Additional State (Abstract Class) concepts that are being planned for future consideration in the specification.

CNVState

Note

This concept is being refined. Please comment at https://github.com/ga4gh/vr-spec/issues/46.

Biological definition

Variations in the number of copies of a segment of DNA. Copy number variations cover copy losses or gains and at known or unknown locations (including tandem repeats). Variations MAY occur at precise SequenceLocations, within nested intervals, or at GeneLocations. There is no lower or upper bound on CNV sizes.

Computational definition

Under development.

Information model

Field Type Limits Description
type string 1..1 State type; MUST be set to ‘CNVState
location Location (Abstract Class) 1..1 the Location of the copy (‘null’ if unknown)
min_copies int 1..1 The minimum number of copies
max_copies int 1..1 The maximum number of copies

Variation Classes

Additional Variation concepts that are being planned for future consideration in the specification. See Variation for more information.

Translocations

Note

This concept is being refined. Please comment at https://github.com/ga4gh/vr-spec/issues/103

Biological definition

The aberrant joining of two segments of DNA that are not typically contiguous.
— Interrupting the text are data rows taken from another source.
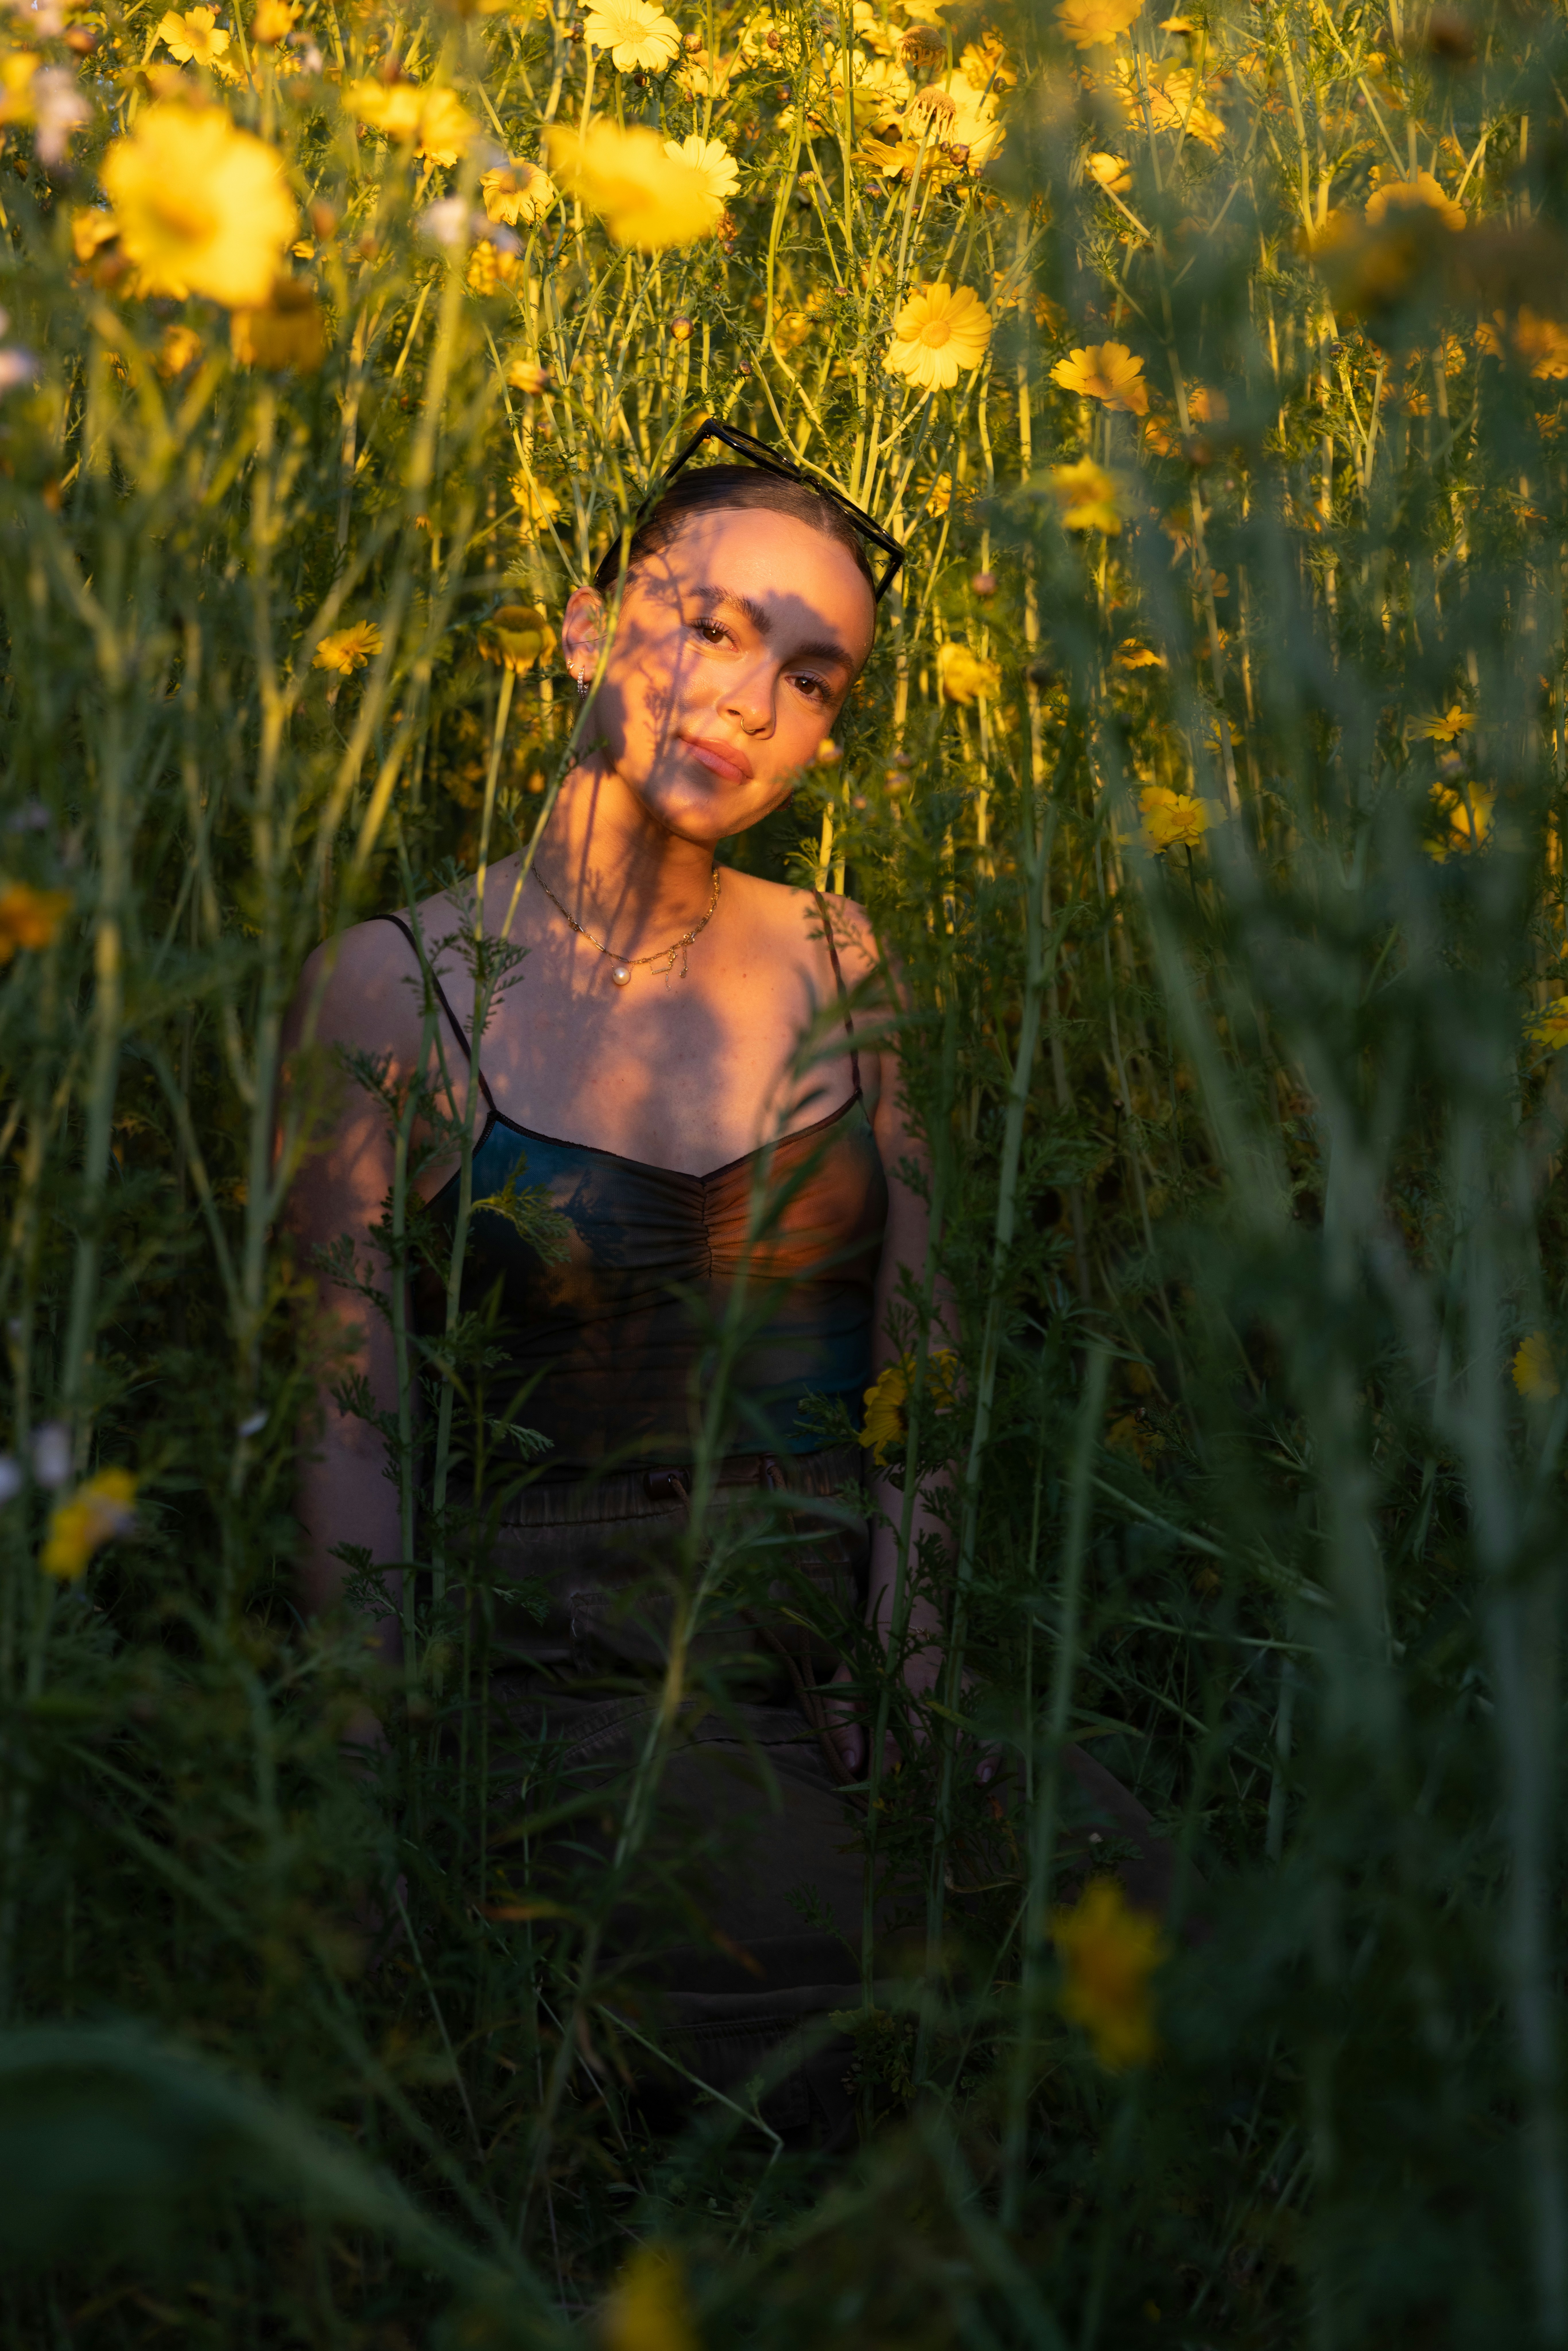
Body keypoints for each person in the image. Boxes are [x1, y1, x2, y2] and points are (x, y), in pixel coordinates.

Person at [283, 441, 1177, 2140]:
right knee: (813, 2039)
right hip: (573, 1638)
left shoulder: (847, 956)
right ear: (580, 631)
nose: (750, 701)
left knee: (1176, 1957)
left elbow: (924, 1357)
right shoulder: (391, 993)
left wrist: (906, 1673)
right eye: (709, 628)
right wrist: (363, 1781)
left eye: (811, 674)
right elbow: (352, 1431)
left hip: (837, 1605)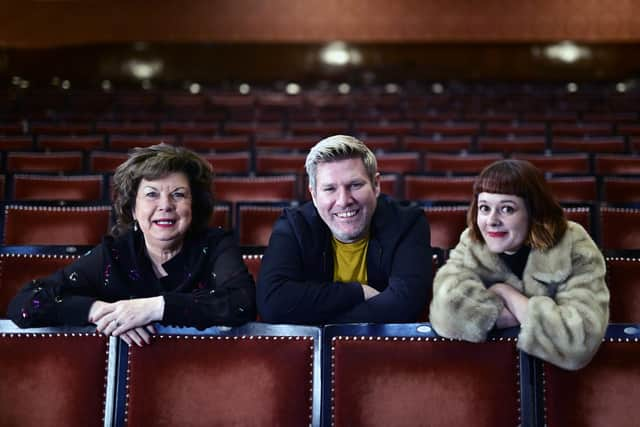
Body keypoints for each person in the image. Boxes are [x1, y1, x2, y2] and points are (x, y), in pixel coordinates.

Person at [7, 144, 256, 346]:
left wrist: (152, 308)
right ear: (133, 209)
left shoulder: (215, 246)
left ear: (194, 206)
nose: (165, 205)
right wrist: (100, 311)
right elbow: (26, 304)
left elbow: (241, 302)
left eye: (178, 194)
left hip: (207, 374)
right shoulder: (114, 255)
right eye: (151, 194)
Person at [429, 159, 609, 370]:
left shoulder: (572, 242)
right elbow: (445, 312)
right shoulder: (471, 241)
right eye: (484, 208)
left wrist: (507, 294)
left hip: (559, 381)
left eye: (506, 209)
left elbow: (579, 340)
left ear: (534, 212)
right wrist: (522, 316)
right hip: (492, 373)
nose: (492, 220)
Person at [257, 135, 432, 324]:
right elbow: (273, 305)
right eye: (330, 189)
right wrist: (358, 291)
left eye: (355, 185)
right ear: (314, 195)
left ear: (376, 185)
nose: (344, 201)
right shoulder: (294, 225)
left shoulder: (407, 223)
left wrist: (321, 320)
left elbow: (406, 306)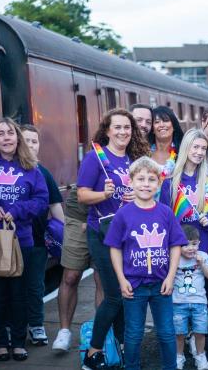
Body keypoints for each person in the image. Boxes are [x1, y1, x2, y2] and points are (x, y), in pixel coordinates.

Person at [78, 108, 149, 370]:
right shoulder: (95, 158)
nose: (123, 132)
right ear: (107, 130)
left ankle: (118, 347)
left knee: (125, 293)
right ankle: (92, 352)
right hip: (104, 234)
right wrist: (105, 195)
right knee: (114, 297)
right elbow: (82, 196)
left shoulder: (134, 159)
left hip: (129, 236)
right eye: (117, 127)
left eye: (127, 127)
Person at [105, 157, 186, 370]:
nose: (146, 184)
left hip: (161, 284)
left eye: (151, 179)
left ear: (159, 184)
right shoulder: (123, 214)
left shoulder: (165, 212)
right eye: (140, 179)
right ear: (131, 182)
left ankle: (170, 367)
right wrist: (121, 279)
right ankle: (131, 367)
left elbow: (176, 245)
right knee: (133, 333)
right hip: (134, 284)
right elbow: (115, 248)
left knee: (167, 331)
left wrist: (170, 276)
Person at [0, 117, 49, 361]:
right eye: (0, 134)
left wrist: (18, 211)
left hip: (22, 239)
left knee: (19, 294)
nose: (6, 138)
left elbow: (42, 200)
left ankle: (19, 341)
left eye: (10, 133)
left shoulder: (31, 167)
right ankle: (0, 342)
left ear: (17, 138)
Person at [21, 124, 66, 347]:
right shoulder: (6, 171)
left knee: (35, 285)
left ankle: (36, 325)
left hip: (37, 240)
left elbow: (56, 209)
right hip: (9, 241)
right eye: (26, 140)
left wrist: (66, 239)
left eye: (34, 141)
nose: (30, 145)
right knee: (12, 286)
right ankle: (15, 326)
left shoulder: (43, 173)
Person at [53, 187, 105, 352]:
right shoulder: (96, 160)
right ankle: (64, 331)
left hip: (108, 213)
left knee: (101, 279)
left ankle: (100, 335)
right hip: (80, 212)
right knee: (71, 276)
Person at [160, 129, 208, 255]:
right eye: (195, 147)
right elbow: (165, 214)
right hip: (180, 247)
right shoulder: (170, 181)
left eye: (203, 148)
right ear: (186, 147)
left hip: (207, 245)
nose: (199, 152)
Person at [174, 225, 208, 370]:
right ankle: (179, 356)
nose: (190, 248)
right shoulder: (175, 257)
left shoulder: (203, 256)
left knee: (200, 332)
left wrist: (202, 264)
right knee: (179, 333)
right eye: (185, 244)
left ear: (199, 243)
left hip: (199, 302)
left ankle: (200, 355)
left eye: (194, 244)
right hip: (178, 302)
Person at [150, 106, 184, 178]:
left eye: (166, 120)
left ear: (174, 126)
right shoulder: (145, 151)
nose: (161, 125)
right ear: (152, 128)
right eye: (157, 122)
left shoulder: (183, 152)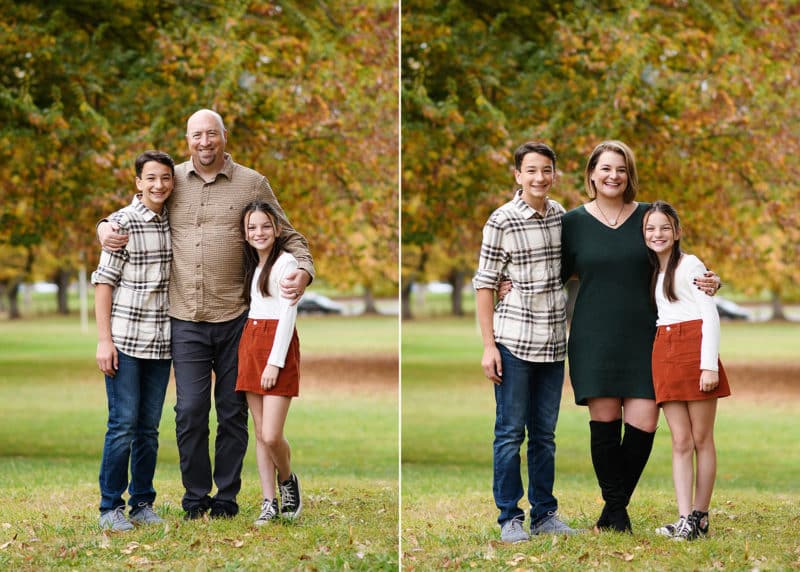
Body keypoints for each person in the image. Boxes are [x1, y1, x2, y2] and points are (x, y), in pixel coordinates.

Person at [98, 109, 315, 519]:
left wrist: (303, 270)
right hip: (184, 320)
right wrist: (103, 226)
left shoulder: (253, 183)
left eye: (211, 134)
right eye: (196, 135)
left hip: (236, 319)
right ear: (187, 140)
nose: (204, 142)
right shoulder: (173, 179)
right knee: (191, 411)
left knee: (233, 414)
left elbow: (289, 234)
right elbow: (136, 205)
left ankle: (227, 499)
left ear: (224, 137)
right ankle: (196, 497)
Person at [560, 140, 720, 533]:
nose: (613, 175)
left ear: (629, 175)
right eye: (606, 168)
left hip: (647, 337)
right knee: (604, 422)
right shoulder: (573, 223)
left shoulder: (649, 216)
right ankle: (615, 516)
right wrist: (509, 285)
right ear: (592, 174)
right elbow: (552, 275)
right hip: (594, 336)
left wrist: (711, 280)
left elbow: (678, 262)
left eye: (621, 169)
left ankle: (612, 511)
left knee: (644, 423)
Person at [473, 142, 578, 543]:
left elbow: (570, 271)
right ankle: (509, 517)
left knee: (545, 435)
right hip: (513, 342)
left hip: (553, 343)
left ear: (554, 174)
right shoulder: (501, 220)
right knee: (510, 432)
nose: (539, 177)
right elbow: (484, 284)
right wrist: (489, 346)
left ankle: (545, 513)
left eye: (546, 170)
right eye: (531, 170)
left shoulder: (562, 218)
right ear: (518, 175)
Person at [92, 150, 175, 531]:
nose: (159, 185)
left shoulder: (175, 220)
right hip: (125, 340)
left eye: (165, 178)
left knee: (148, 428)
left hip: (161, 343)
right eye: (151, 178)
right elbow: (104, 284)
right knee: (122, 424)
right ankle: (110, 507)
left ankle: (142, 502)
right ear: (138, 182)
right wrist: (103, 341)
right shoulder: (122, 224)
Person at [643, 201, 730, 540]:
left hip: (694, 350)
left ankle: (701, 517)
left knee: (701, 439)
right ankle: (684, 519)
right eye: (650, 228)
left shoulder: (691, 264)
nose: (657, 234)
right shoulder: (652, 268)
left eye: (664, 227)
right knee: (680, 441)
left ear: (676, 232)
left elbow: (710, 315)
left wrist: (709, 365)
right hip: (664, 351)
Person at [235, 201, 303, 525]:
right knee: (260, 433)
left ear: (277, 229)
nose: (259, 232)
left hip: (278, 347)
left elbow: (288, 315)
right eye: (252, 227)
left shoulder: (288, 262)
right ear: (245, 234)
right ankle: (268, 501)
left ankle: (288, 480)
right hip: (251, 341)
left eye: (265, 226)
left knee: (273, 434)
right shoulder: (254, 265)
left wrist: (275, 362)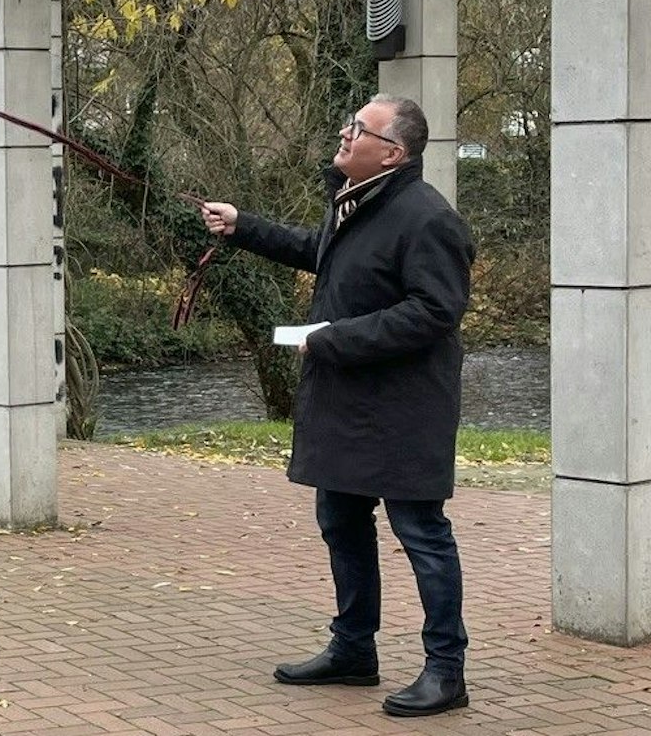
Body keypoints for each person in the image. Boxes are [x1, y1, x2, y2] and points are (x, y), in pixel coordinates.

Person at [200, 94, 475, 719]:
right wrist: (244, 226)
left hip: (405, 409)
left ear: (393, 152)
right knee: (341, 524)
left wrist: (334, 339)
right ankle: (353, 650)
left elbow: (436, 311)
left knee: (422, 535)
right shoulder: (358, 203)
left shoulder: (428, 218)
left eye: (359, 128)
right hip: (347, 402)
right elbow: (317, 251)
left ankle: (446, 671)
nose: (345, 134)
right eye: (349, 123)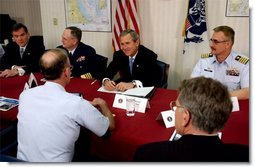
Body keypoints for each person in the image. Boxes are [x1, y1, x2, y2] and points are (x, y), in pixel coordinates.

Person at [17, 48, 115, 162]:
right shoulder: (76, 103)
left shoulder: (25, 95)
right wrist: (103, 105)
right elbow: (108, 128)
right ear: (66, 72)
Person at [134, 77, 249, 162]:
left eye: (177, 106)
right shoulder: (245, 155)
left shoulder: (148, 155)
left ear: (185, 117)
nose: (174, 110)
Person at [191, 26, 249, 100]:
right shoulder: (204, 60)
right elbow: (192, 84)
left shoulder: (243, 64)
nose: (211, 45)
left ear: (227, 44)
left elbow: (247, 92)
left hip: (229, 105)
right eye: (211, 41)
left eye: (216, 42)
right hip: (205, 103)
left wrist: (217, 96)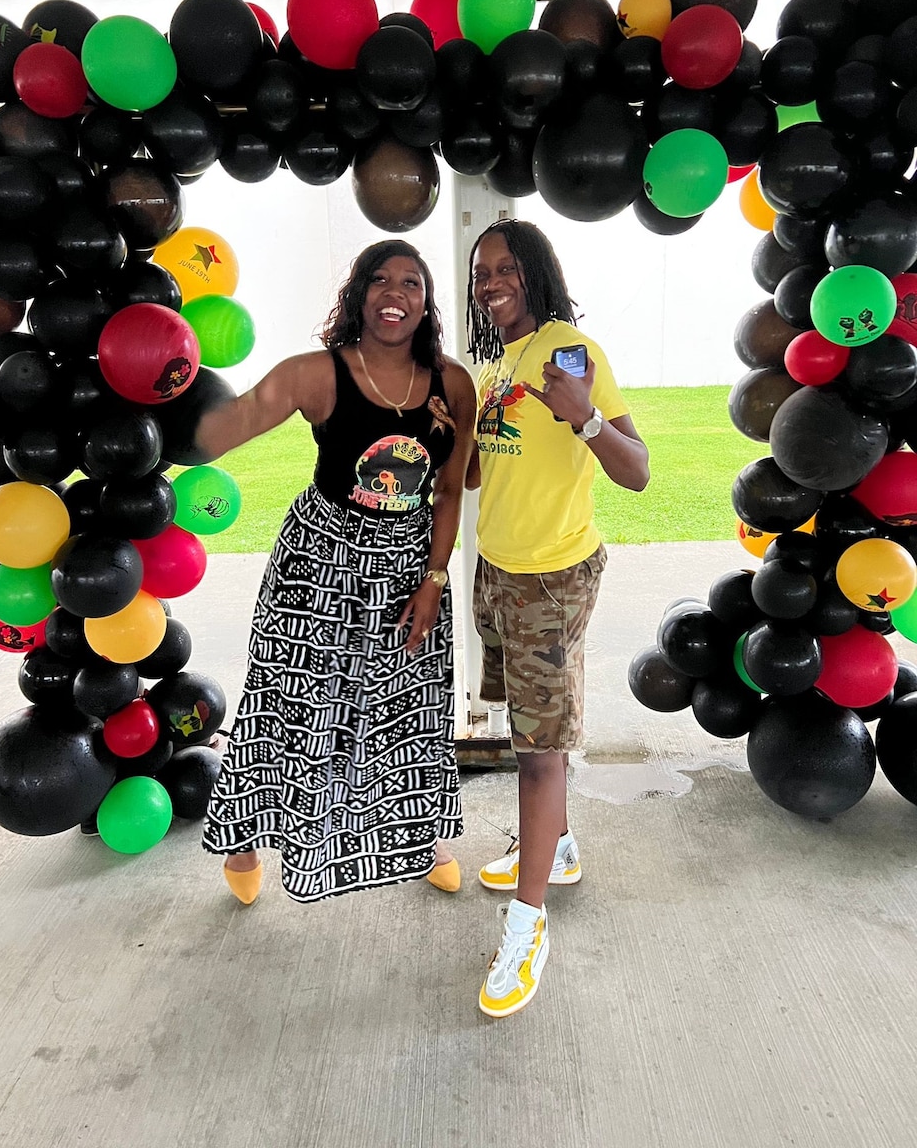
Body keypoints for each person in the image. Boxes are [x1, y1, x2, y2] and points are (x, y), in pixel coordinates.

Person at [198, 239, 476, 906]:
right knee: (287, 703)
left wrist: (435, 580)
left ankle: (419, 833)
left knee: (404, 705)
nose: (395, 293)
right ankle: (243, 834)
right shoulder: (314, 374)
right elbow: (216, 433)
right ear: (358, 295)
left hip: (406, 565)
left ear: (426, 303)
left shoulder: (453, 383)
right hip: (319, 559)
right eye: (379, 280)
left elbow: (452, 489)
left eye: (411, 283)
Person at [465, 219, 649, 1018]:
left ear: (536, 273)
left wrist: (585, 417)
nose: (492, 281)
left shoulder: (570, 351)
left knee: (539, 754)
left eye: (506, 268)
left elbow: (637, 472)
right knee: (526, 731)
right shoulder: (495, 363)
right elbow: (483, 466)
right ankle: (560, 849)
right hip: (501, 570)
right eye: (482, 272)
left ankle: (528, 923)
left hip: (550, 578)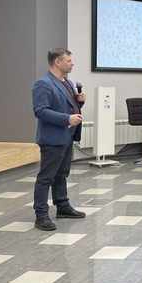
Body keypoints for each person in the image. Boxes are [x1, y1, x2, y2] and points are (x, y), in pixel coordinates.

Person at [31, 48, 87, 231]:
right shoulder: (43, 84)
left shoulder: (68, 83)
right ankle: (41, 215)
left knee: (61, 174)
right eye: (68, 61)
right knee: (46, 177)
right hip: (52, 138)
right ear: (57, 62)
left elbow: (68, 106)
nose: (72, 63)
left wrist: (79, 102)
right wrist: (67, 119)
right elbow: (40, 111)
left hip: (67, 136)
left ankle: (62, 206)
In the context of joining two distinct coding sequences, translocations result in a gene fusion, which is also covered by this VRS definition.

Computational definition

A joining of two sequences is defined by two Location (Abstract Class) objects and an indication of the join “pattern” (advice needed on conventional terminology, if any).

Information model

Under consideration. See https://github.com/ga4gh/vr-spec/issues/28.

Examples

t(9;22)(q34;q11) in BCR-ABL

Rule-based Variation

Some variations are defined by categorical concepts, rather than specific locations and states. These variations go by many terms, including categorical variants, bucket variants, container variants, or variant classes. These forms of variation are not described by any broadly-recognized variation format, but modeling them is a key requirement for the representation of aggregate variation descriptions as commonly found in biomedical literature. Our future work will focus on the formal specification for representing these variations with sets of rules, which we currently call Rule-based Variation.

RuleLocation

RuleLocation is a subclass of Location (Abstract Class) intended to capture locations defined by rules instead of specific contiguous sequences. This includes locations defined by sequence characteristics, e.g. microsatellite regions.

RuleState

RuleState is a subclass of State (Abstract Class) intended to capture states defined by categorical rules instead of sequence states. This includes gain- / loss-of-function, oncogenic, and truncating variation.